Pese a su condición azarosa en apariencia, la inminencia de una calamidad había sido pronosticada con insistencia por los sabios oficiales. Sin embargo, poco se confía ya en predicciones apocalípticas; tan limitado es su crédito como grande el esfuerzo que requeriría otorgárselo. Hay incluso quienes tachan esa ciencia de superchería, pese a que sus vaticinios se cumplen como maldiciones. Ignorar advertencias ciertas torna el futuro más negro, pero cerrar los ojos se ha convertido en la elección de una muchedumbre creciente. Y el destino de las casandras se conoce bien.
El aviso cierto de este embate no llegó a quienes debía. Y el pueblo, como también es costumbre, lo sufrió: muerte, agonía, destrucción, pérdida, necesidad… Formas distintas de la ira divina y humana se abatieron sobre una tierra inadvertida. Nadie se hizo responsable.
Antes de la inoportuna visita protocolaria bandas instigadoras y quienes se beneficiaban del desconcierto que propagan alentaron algaradas en beneficio de sus sombríos intereses. Como también es común, se aprovecha la justa indignación de quienes, perdiéndolo todo, no tienen más que perder. Por repetirse la historia no deja de ser cierta, solo apesadumbra que lo haga sin remedio una y otra vez.

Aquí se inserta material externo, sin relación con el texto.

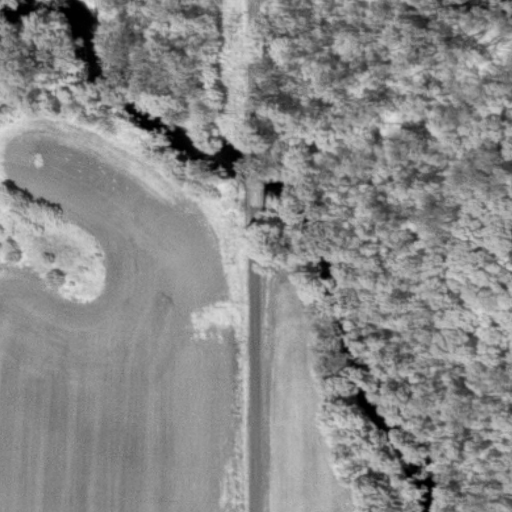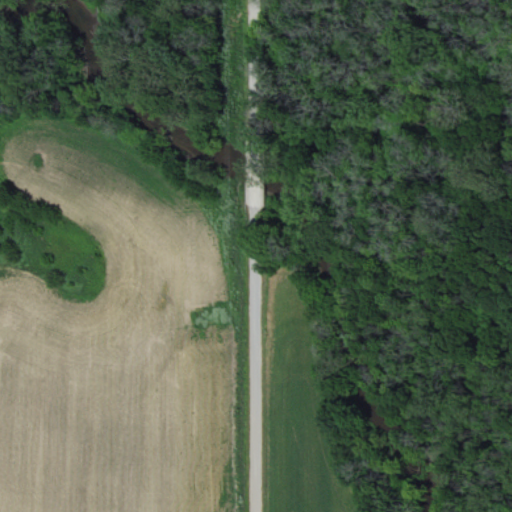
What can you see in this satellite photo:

Cuando la comitiva se acercó comenzaron los gritos, los desaires, las imprecaciones. Una furia cebada se apoderó del gentío que se congregaba alrededor, como otras veces, aunque esta ocasión no lanzara vítores, sino reproches y algún que otro objeto. El rey solicitó calma y el pueblo, tal vez infundido aún de aquel respeto ancestral y absurdo a la majestad, por su decretada inocencia o a causa de sus gestos magnánimos, pareció aplacarse. Hubo quienes buscaron o venían buscando para su cólera un sumidero menos elevado y la emprendieron a insultos y golpes con el gobernante, que se retiró obligado por las circunstancias y para evitar males mayores. El monarca porfió aunque no debiera; pero conocida es la voluntad caprichosa de quienes nacen para mandar sin tasa. A su sombra, el taimado barón, responsable último del mal gobierno y la escasa atención a los vasallos que tiene encomendados, tal vez rumiaba un ventajismo miserable sobre el bando al que pertenecía el gobernante afrentado, a quien nadie asistió.
Algunas proclamas ensalzarían después el arrojo del monarca, confundiendo su obstinación, que pudo ser aciaga, con lo gallardo, y sus pláticas con una auténtica explicación. La opinión se dice libre y hoy en día las certezas se ahogan en galimatías partidarios.
Lejos de esos lugar y momento, el bardo entonará estrofas de una endecha paradójica sobre el beneficio que de todo esto habrán de obtener quienes menos deberían, pues niegan la causa de lo sucedido o negaron y niegan ponerle remedio cuando sabida era y es. También cantará sobre los manejos del señor feudal que intentó descargar su culpa arrojándola sobre otros, o sobre los caudales de un reino que ahora demandan quienes otrora desean menguarlos. ‘Nihil novum sub sole’.